Der zuerkannte Zinsanspruch ergibt sich aus §§ 286 Abs. 1, 288 Abs. 1 BGB.
II.
Der Zurückweisung der Berufung im Beschlusswege stehen § 522 Abs. 2 Satz 1 Nr. 2 und Nr. 3 ZPO nicht entgegen. Die Rechtssache hat weder grundsätzliche Bedeutung noch ist eine Entscheidung der Kammer zur Fortbildung des Rechts oder zur Sicherung einer einheitlichen Rechtsprechung geboten. Die maßgeblichen Rechtsfragen sind durch obergerichtliche Rechtsprechung hinreichend geklärt. Im Übrigen basiert die Beurteilung des Streitfalls auf einer Würdigung des Einzelfalls. Ein sonstiger Anlass zur Durchführung einer mündlichen Verhandlung besteht ebenfalls nicht.

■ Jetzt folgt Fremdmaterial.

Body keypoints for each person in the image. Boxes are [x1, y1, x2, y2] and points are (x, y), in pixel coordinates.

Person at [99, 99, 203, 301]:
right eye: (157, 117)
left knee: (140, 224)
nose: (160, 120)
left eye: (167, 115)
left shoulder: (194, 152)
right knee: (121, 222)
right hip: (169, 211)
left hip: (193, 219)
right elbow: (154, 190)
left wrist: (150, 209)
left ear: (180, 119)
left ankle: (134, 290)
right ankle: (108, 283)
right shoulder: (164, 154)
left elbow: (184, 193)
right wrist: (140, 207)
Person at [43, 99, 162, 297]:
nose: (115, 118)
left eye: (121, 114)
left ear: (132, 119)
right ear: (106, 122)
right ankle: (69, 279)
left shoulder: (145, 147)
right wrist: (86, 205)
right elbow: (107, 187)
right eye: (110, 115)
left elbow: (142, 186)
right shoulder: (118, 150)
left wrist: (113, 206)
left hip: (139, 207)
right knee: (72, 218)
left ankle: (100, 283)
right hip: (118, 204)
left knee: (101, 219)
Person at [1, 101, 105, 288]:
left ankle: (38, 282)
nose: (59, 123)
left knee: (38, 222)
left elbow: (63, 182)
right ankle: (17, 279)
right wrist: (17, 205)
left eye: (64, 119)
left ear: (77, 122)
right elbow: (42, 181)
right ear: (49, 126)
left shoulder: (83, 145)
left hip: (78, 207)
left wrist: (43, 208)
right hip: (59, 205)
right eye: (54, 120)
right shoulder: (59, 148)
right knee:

Vorsorglich wird darauf hingewiesen, dass sich die Gerichtskosten reduzieren, wenn durch Rücknahme der Berufung eine förmliche Entscheidung vermieden wird, Ziffer 1222 des Kostenverzeichnisses zum GKG.
Auf den Beschluss der Kammer 5 S 52/13 vom 07.10.2013 (in NRWe veröffentlicht) wird hingewiesen.